All this stuff may be lumped in with the materialism which dominates the modern mentality. Too many have lost their souls to the idiot box. Most relationships, sex, friendships, etc... are extremely superficial. One might as well be friends with a robot.

Then there are those who are devoted to "science" or a "life of the mind", which seems to me to be another form of materialism which contents itself in the acquisition of thoughts instead of plasma televisions.

So is happiness important then? You can seek happiness, but you probably will not find it if you think it is hiding. Knowing this, I'm still very disappointed.

I guess you can't really ask what is important in life, so I will ask this:

What is important to you in life?

Hi Dragon, I know what you are trying to say. I experience the same thing at the moment. I feel that my life is so empty most of the times. My friends seem not to be able to see further than the everyday sorrows and parties. To me too most of the time my relationships with other people seem superficial. They doesn't touch me but they seem to be realy pleased with it, what I can't understand. Relationships and parties and stuff like that are important up to some level but they are not the goal of my existence. I can't live of that alone. There has to be something more, a purpose, a deeper connection.

For me the meaning of life is to live as it is at the fullest. Enjoy every minute of it at the fullest, the good and the bads. And this with a deep connection to everything and everyone, to life itself. But it is realy hard for me to stick to it when no one understands me and everyone is going on as they are, disconnected without knowing it.

so I also wonder a lot of times, why do we live actualy?
 
To live in a way that is congruent with my values. For me that means loving even--or maybe especially--the most difficult of people because I know that love, when applied consistently, heals. Often those who seem least deserving of love need it the most.
 
To live in a way that is congruent with my values. For me that means loving even--or maybe especially--the most difficult of people because I know that love, when applied consistently, heals. Often those who seem least deserving of love need it the most.

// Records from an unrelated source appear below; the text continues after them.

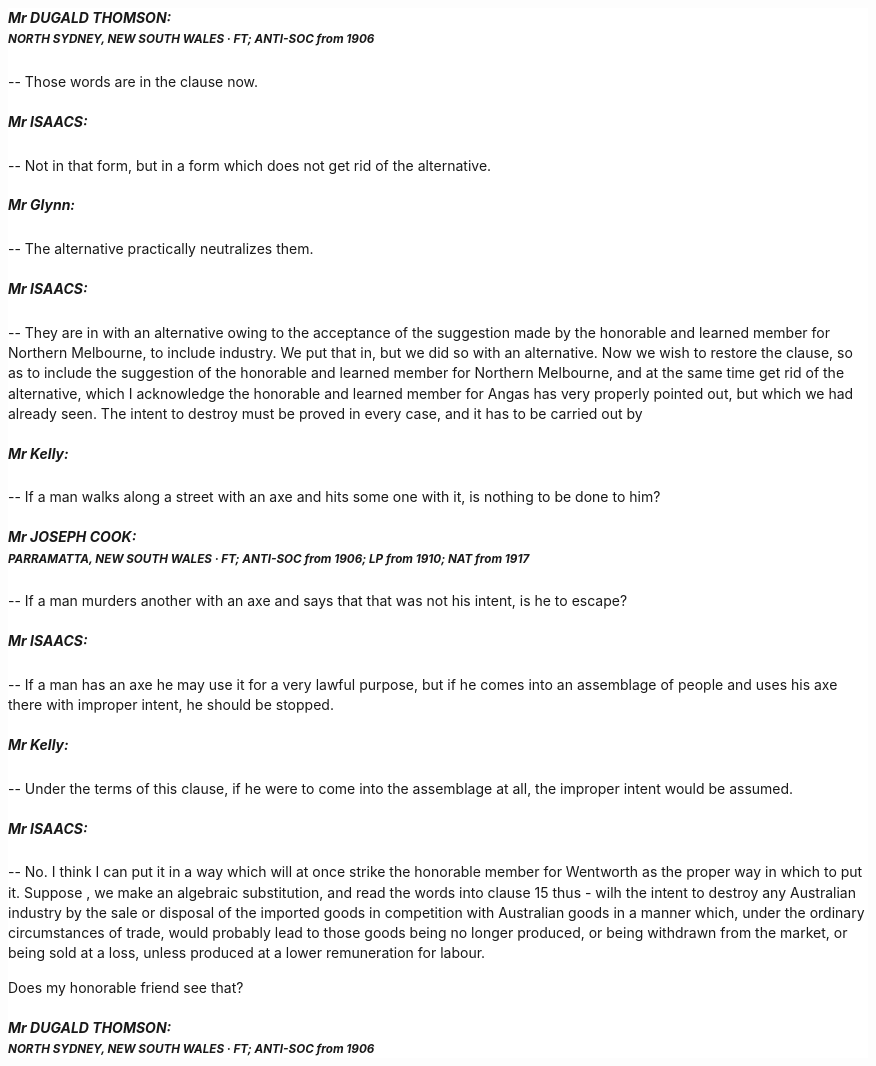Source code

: ##### Mr DUGALD THOMSON:<br><small class="text-muted">NORTH SYDNEY, NEW SOUTH WALES &middot; FT; ANTI-SOC from 1906</small>

-- Those words are in the clause now. 

##### Mr ISAACS:

-- Not in that form, but in a form which does not get rid of the alternative. 

##### Mr Glynn:

-- The alternative practically neutralizes them. 

##### Mr ISAACS:

-- They are in with an alternative owing to the acceptance of the suggestion made by the honorable and learned member for Northern Melbourne, to include industry. We put that in, but we did so with an alternative. Now we wish to restore the clause, so as to include the suggestion of the honorable and learned member for Northern Melbourne, and at the same time get rid of the alternative, which I acknowledge the honorable and learned member for Angas has very properly pointed out, but which we had already seen. The intent to destroy must be proved in every case, and it has to be carried out by 

##### Mr Kelly:

-- If a man walks along a street with an axe and hits some one with it, is nothing to be done to him? 

##### Mr JOSEPH COOK:<br><small class="text-muted">PARRAMATTA, NEW SOUTH WALES &middot; FT; ANTI-SOC from 1906; LP from 1910; NAT from 1917</small>

-- If a man murders another with an axe and says that that was not his intent, is he to escape? 

##### Mr ISAACS:

-- If a man has an axe he may use it for a very lawful purpose, but if he comes into an assemblage of people and uses his axe there with improper intent, he should be stopped. 

##### Mr Kelly:

-- Under the terms of this clause, if he were to come into the assemblage at all, the improper intent would be assumed. 

##### Mr ISAACS:

-- No. I think I can put it in a way which will at once strike the honorable member for Wentworth as the proper way in which to put it. Suppose , we make an algebraic substitution, and read the words into clause 15 thus - wilh the intent to destroy any Australian industry by the sale or disposal of the imported goods in competition with Australian goods in a manner which, under the ordinary circumstances of trade, would probably lead to those goods being no longer produced, or being withdrawn from the market, or being sold at a loss, unless produced at a lower remuneration for labour. 

Does my honorable friend see that? 

##### Mr DUGALD THOMSON:<br><small class="text-muted">NORTH SYDNEY, NEW SOUTH WALES &middot; FT; ANTI-SOC from 1906</small>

this actually works...I've done this to someone, and now he's my bestfriend and the happiest guy alive.

so i beleive in your theory
 
It's hard to say this because my priorities in life change every time so I don't have a specific answer to what's important. All I can say is that whichever path my fate opens up to me I always try to be true to myself no matter the consequences. The times I've lied to myself my "soul" breaks apart and I feel so miserable and with no purpose. That's why I try to be the best I can be and give vasts amount of happiness to those around me. My life seems to be driven more by moments of inspiration than a step by step guide of objectives. I don't know where life may lead me but all I know that I'm ready for everything that comes ahead of me.

So what's important in life? The answer: I don't know.